O enfrentamento a esse processo vem levando a retomada da arquibancada enquanto lugar de resistência, em busca da “repopularização” desse espaço. Nesse sentido, os movimentos que ganharam fôlego com as jornadas de junho de 2013, tiveram expressões como a Frente Nacional de Torcedores, e vêm ganhando força recentemente na forma das Torcidas Antifascistas. Organizadas nas redes sociais, e nos estádios de forma autônoma, ou mesmo por dentro do que sobra de democracia dentro das grandes torcidas organizadas, estas torcidas buscam incorporar, inclusive, o combate às opressões como machismo, racismo e homofobia. Enfrentam a perseguição policial, como ocorreu no episódio em que a Antifascista Botafoguense teve seus materiais recolhidos pela Polícia Militar carioca no final de 2019, durante a última rodada do campeonato brasileiro.

Unir os trabalhadores da bola e da arquibancada pra enfrentar a elitização do futebol, o racismo, a pandemia e o projeto ditatorial de Bolsonaro e Mourão

Diante da enorme crise sanitária, provocada pela Covid-19, e dos ataques aos direitos e as liberdades democráticas, se faz fundamental unir os trabalhadores em uma grande jornada de lutas. Ainda que mantendo as medidas sanitárias de distanciamento, é necessário que aos exemplos de atletas que cada vez mais se posicionam contra o racismo, e torcedores que vão as ruas em defesa das liberdades democráticas, se somem os setores da classe trabalhadora organizada.

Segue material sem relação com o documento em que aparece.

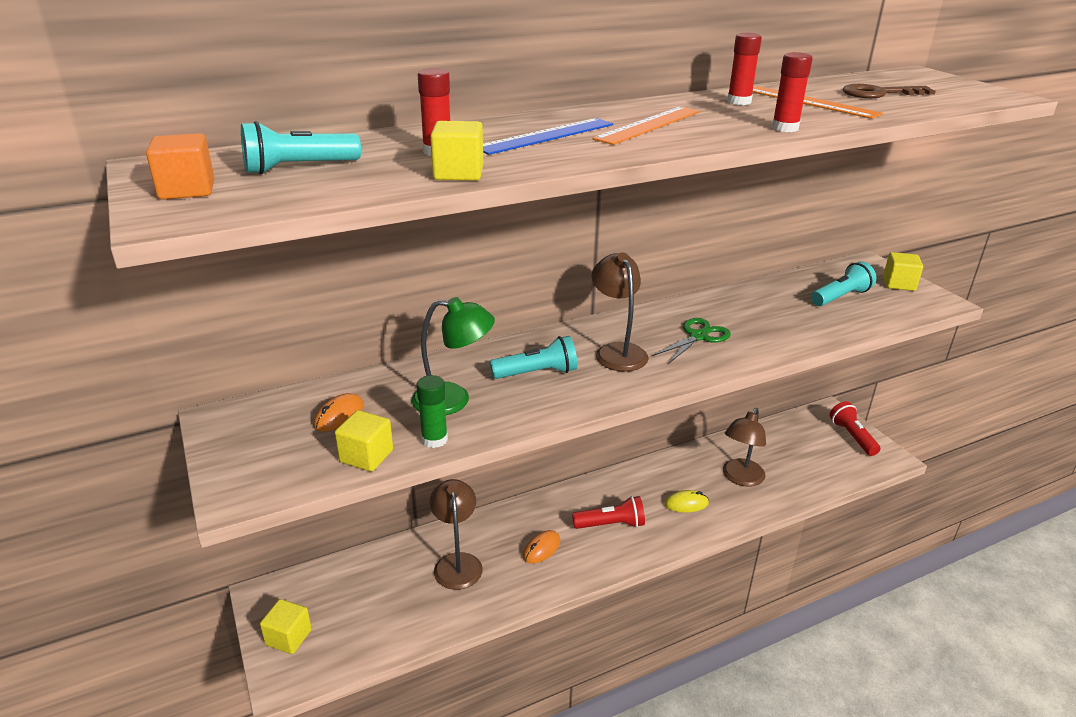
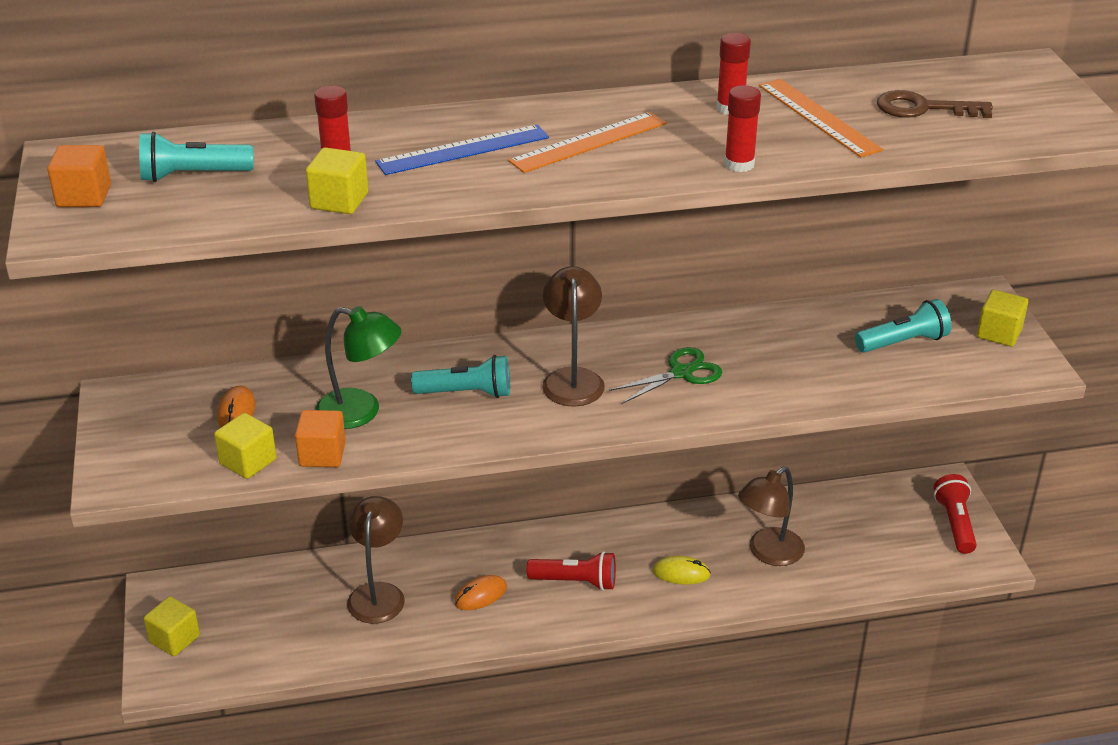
camera: 15 degrees right, 5 degrees up
(339, 415) = (236, 412): orange mouse -> orange mouse turned 45 degrees counterclockwise
(434, 439) = (322, 454): green glue stick -> orange cube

O projeto genocida de Bolsonaro e Mourão de boicotar a quarentena conta com o apoio das diretorias de clubes de enorme popularidade, como Vasco e Flamengo, e já começa a se tornar uma realidade nos Estados. A máscara de vários governadores, ditos “defensores da ciência”, começa a cair.

No momento em que o número de mortos no Brasil ultrapassa a escala de dezenas de milhares, a tragédia sanitária se aprofunda especialmente nas periferias, entre a classe trabalhadora negra. O projeto do grande capital e dos governos é que os trabalhadores se arrisquem, produzindo a riqueza para que seus patrões a usufruam em casa, vivendo sua luxuosa quarentena.

No futebol, os planos são de estádios vazios, jogadores expostos à pandemia, enquanto a pilha de cadáveres cresce cada vez mais. É preciso que os profissionais da bola, cuja grande maioria vive a realidade dura dos setores mais explorados da classe trabalhadora (55% dos atletas profissionais recebem aproximadamente R$ 1 mil e outros 33% entre R$ 1.001 a R$ 5.000) se somem nessa luta, assim como que os atletas bem remunerados e de grande visibilidade da elite do futebol lembrem-se de suas origens, e se somem nessa batalha.